Официантка принесла еще чаю и тарелку с маленькими пирожными, на десерт.
Они продолжали читать о Франце Ротенхаузене.
В Бонне западногерманское правительство болезненно воспринимало тоталитарное прошлое своего народа и понимало, что будущее будет ущербно, как результат ненужного воскрешения давно похороненных воспоминаний и ненависти, поэтому правительство крайне чувствительно отнеслось к мнению мирового сообщества, которое громко и неоднократно высказывалось, что Ротенхаузен был духовным последователем Адольфа Гитлера, наследником величайшего когда-либо известного террора. Талантливый доктор перестал быть национальным сокровищем (единственно потому что не мог держать рот закрытым), перестал быть даже национальным достоянием и стал ужасным буревестником, вьющимся вокруг шеи Германии и доброго имени его граждан. Большая часть тяжести легла на плечи университета, в котором он работал. Его уволили за аморальное поведение по отношению к одной из его аспиранток. Он отрицал все обвинения, заклеймил всю историю как ложную и обвинил администрацию и эту девушку в заговоре против него. Как бы то ни было, он понимал, против чего он пошел. Он устал тратить время на политику, когда его ждало неоконченное исследование. Он уехал без сожаления, но не бросив серьезного вызова властям, от чего получал явное удовольствие. Со временем обвинение его в аморальном поведении забылось, как будто его никогда и не было.

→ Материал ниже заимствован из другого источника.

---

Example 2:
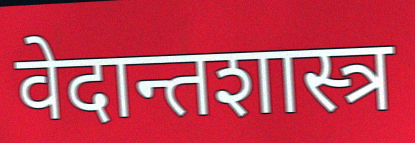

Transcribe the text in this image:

वेदान्तशास्त्र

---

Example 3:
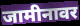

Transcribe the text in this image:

जामीनावर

— То, что они с ним сделали, не было так уж не правильно, — сказала Джоанна. — Может быть, он и не был виновен в обольщении той девушки, но, клянусь всеми чертями ада, уж точно был виновен в обольщении других. Я знаю его очень хорошо. Слишком хорошо.
Алекс не мог вынести выражение загнанности в ее красивых глазах. Он отвел взгляд и стал пристально разглядывать полусъеденное пирожное, лежавшее перед ним на тарелке. Через некоторое время они взяли следующую пожелтевшую вырезку из пачки и стали читать дальше о Франце Ротенхаузене.

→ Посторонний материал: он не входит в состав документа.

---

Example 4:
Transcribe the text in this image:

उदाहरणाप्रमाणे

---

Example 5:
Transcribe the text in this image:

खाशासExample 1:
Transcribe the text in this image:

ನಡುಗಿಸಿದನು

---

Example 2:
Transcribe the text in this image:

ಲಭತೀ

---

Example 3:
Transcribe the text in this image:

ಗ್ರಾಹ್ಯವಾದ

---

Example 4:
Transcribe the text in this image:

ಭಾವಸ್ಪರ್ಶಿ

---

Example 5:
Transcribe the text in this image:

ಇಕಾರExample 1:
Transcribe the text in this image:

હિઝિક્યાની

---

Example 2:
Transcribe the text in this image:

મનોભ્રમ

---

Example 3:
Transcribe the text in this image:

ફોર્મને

Шесть месяцев спустя, как его выдворили из университета, зомби-доктор продал всю свою недвижимость в Западной Германии и переехал в Сант-Мориц, в Швейцарию. В свой последний день на родине он осудил Германию, назвал ее слабой и сказал, что ее народ, по большей части, сборище хнычущих трусов и идиотов. Швейцарцы предоставили ему вид на жительство по двум причинам, ни одна из которых не была связана с его личностью. Прежде всего, Швейцария — страна с очень старой и удивительной традицией: предоставлять убежище выдающимся (и редко обычным) изгнанникам из других стран. Во-вторых, Ротенхаузен был миллионером, он унаследовал много денег и еще больше заработал за множество своих патентов в медицине и химии. Ему удалось договориться со швейцарскими налоговыми властями, и каждый год он платил десятую часть, которая казалась для него каплей в море, но существенно покрывала правительственные расходы в кантоне, где он жил. О нем думали, что он продолжает свое исследование в частной лаборатории в Сант-Морице. Но так как он никогда больше не написал ни одной строчки для публикации и никогда не говорил с газетчиками, это предположение не могло быть подтверждено. Со временем стало совершенно ясно, что о нем забыли.

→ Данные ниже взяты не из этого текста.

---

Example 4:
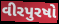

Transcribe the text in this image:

વીરપુરષો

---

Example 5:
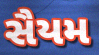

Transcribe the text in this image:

સૈયમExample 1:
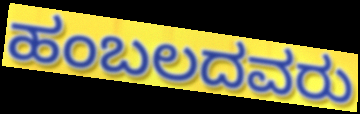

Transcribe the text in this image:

ಹಂಬಲದವರು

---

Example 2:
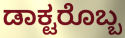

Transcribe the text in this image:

ಡಾಕ್ಟರೊಬ್ಬ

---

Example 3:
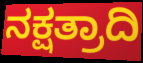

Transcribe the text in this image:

ನಕ್ಷತ್ರಾದಿ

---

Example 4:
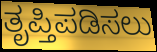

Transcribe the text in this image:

ತೃಪ್ತಿಪಡಿಸಲು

Незаконченное, написанное от руки письмо Тома Шелгрина его дочери представляло собой две страницы глупых извинений. Тон письма был жалостливый: какой-то неумелый плач. Оно не давало никакой новой информации, ни единой свежей зацепки.
— Но как Ротенхаузен связан с сенатором и Ямайкой? — спросила Джоанна.
— Я не знаю, но мы выясним.
— Ты сказал, что сенатор упоминал русских.